After examination of the complaint and of the judgment rolls attached thereto and made a part thereof, we conclude that insufficient facts are alleged to show extrinsic fraud in procuring the judgment rendered July 10, 1940. It follows that the judgment would constitute a bar to an action to surcharge the executor's accounts on account of the sale of the shares of stock authorized and approved by that judgment.

Estoppel by judgment is a matter of defense and ordinarily must be pleaded, but this rule does not apply where all the facts necessary to constitute an estoppel are set out in the complaint for the purpose of attack. Alston v. Connell, 140 N.C. 485, 494, 53 S.E. 292; 120 A.L.R. 110n. Here the plaintiff in order to raise the question has inserted the judgment roll in his complaint and at the same time set out allegations attacking the validity of the judgment in the effort to have it declared void and of no effect. The defendant has moved to strike these allegations on the ground that the matters alleged have been determined by the judgment. Thus both parties have squarely presented the question for our decision whether the allegations sought to be stricken are sufficient for the purpose intended.

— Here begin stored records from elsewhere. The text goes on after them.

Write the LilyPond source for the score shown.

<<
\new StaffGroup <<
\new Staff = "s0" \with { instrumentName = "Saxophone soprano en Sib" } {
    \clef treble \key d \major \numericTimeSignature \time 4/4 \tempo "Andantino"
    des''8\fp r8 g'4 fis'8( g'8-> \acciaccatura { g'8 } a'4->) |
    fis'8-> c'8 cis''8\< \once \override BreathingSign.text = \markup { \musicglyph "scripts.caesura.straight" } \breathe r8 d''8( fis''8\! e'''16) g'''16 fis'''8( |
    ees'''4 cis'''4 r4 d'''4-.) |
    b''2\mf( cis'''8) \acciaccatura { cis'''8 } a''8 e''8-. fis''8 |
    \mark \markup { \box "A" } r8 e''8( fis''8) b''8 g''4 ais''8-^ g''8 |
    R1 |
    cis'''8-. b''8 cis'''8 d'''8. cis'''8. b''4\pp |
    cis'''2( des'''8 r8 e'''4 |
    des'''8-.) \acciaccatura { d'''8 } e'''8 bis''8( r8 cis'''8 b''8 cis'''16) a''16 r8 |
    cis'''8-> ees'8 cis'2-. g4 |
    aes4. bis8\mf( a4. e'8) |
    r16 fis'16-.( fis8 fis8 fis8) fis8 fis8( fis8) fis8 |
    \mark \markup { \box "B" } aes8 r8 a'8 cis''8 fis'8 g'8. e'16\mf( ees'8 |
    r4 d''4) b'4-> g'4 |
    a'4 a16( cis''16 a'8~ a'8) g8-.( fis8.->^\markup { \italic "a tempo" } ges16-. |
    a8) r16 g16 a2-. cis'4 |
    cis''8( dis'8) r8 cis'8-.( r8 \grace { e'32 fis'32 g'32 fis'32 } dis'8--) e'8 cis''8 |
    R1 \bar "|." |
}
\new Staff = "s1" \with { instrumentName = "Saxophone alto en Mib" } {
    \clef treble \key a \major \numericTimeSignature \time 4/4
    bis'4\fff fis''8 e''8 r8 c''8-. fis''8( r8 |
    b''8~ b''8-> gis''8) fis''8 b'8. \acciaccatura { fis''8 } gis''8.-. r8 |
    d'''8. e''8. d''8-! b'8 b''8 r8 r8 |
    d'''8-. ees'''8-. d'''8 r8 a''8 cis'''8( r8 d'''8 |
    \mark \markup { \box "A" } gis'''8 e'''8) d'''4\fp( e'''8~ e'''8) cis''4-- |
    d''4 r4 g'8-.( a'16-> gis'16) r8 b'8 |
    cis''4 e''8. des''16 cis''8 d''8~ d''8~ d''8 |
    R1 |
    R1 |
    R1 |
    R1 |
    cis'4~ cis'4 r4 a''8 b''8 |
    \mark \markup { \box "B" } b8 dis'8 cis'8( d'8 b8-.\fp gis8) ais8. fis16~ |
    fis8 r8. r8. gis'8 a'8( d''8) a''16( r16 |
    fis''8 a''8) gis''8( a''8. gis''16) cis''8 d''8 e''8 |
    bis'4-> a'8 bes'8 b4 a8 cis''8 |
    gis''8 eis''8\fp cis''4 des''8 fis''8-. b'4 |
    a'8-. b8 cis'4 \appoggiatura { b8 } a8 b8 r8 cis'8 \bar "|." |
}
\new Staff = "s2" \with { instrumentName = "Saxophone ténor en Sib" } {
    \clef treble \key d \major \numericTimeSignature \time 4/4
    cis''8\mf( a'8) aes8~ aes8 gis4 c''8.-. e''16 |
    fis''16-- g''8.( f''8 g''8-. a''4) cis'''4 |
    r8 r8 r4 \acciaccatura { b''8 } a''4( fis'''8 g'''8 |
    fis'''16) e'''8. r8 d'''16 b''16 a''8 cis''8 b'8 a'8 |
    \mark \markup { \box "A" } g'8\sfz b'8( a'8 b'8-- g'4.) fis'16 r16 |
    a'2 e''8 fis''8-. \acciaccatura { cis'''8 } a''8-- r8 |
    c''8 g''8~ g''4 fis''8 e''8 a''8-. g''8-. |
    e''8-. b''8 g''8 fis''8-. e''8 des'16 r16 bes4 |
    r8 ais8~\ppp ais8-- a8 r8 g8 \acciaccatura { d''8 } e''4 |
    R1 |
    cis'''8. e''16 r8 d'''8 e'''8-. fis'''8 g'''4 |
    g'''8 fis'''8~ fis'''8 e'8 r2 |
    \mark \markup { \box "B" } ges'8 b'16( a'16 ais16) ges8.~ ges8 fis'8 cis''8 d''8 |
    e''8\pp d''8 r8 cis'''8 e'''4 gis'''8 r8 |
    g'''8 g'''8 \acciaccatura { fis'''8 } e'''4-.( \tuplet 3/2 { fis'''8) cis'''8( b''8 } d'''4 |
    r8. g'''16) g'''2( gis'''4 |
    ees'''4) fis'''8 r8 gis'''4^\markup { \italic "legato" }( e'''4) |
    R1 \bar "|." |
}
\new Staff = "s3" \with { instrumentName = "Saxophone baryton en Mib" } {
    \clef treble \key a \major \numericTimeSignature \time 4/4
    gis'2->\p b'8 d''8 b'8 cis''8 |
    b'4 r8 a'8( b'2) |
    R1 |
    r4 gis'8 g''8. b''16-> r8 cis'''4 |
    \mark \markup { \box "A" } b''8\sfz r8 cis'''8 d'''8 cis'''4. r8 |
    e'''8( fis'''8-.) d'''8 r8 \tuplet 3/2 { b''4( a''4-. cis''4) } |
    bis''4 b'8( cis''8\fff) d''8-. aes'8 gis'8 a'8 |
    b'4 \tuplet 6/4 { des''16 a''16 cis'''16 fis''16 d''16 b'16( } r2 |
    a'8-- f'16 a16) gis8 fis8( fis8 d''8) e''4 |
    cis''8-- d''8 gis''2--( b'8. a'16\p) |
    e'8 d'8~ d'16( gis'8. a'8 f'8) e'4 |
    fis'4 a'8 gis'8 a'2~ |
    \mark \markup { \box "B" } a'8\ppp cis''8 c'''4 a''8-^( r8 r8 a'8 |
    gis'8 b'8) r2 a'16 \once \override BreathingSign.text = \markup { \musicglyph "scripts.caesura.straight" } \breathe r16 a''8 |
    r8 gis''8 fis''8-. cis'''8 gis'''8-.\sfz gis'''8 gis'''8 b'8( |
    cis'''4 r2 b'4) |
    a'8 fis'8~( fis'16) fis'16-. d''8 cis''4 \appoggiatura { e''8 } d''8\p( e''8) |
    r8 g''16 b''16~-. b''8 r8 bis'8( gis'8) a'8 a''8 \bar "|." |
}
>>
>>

The case is here on motion to strike. The statute G.S. § 1-153 authorizes the court to strike from a pleading irrelevant or redundant matter. Rhodes v. Jones, 232 N.C. 547, 61 S.E.2d 725; Poovey v. City of Hickory, 210 N.C. 630, 188 S.E. 78. See 29 N.C. Law Review 1, where this statute is discussed and pertinent decisions cited. And the right of the defendant to strike portions of a complaint which are insufficient to state a cause of action attempted to be set up is upheld in Patuxent Development Co. v. Bearden, 227 N.C. 124, 41 S.E.2d 85, upon the view that such allegations are in fact "irrelevant." If the complaint be wholly insufficient to *371 state a cause of action, objection should be raised by demurrer; but when only a portion of the pleading or certain paragraphs are insufficient for the purpose for which they are inserted, relief may properly be had by motion to strike the objectionable paragraphs. Thalhimer, Inc., v. Abrams, 232 N.C. 96, 59 S.E.2d 358.

For the reasons stated we think the motion to strike from the complaint the portions designated should have been allowed, with right to the plaintiff to amend his complaint or file an amended complaint if so advised.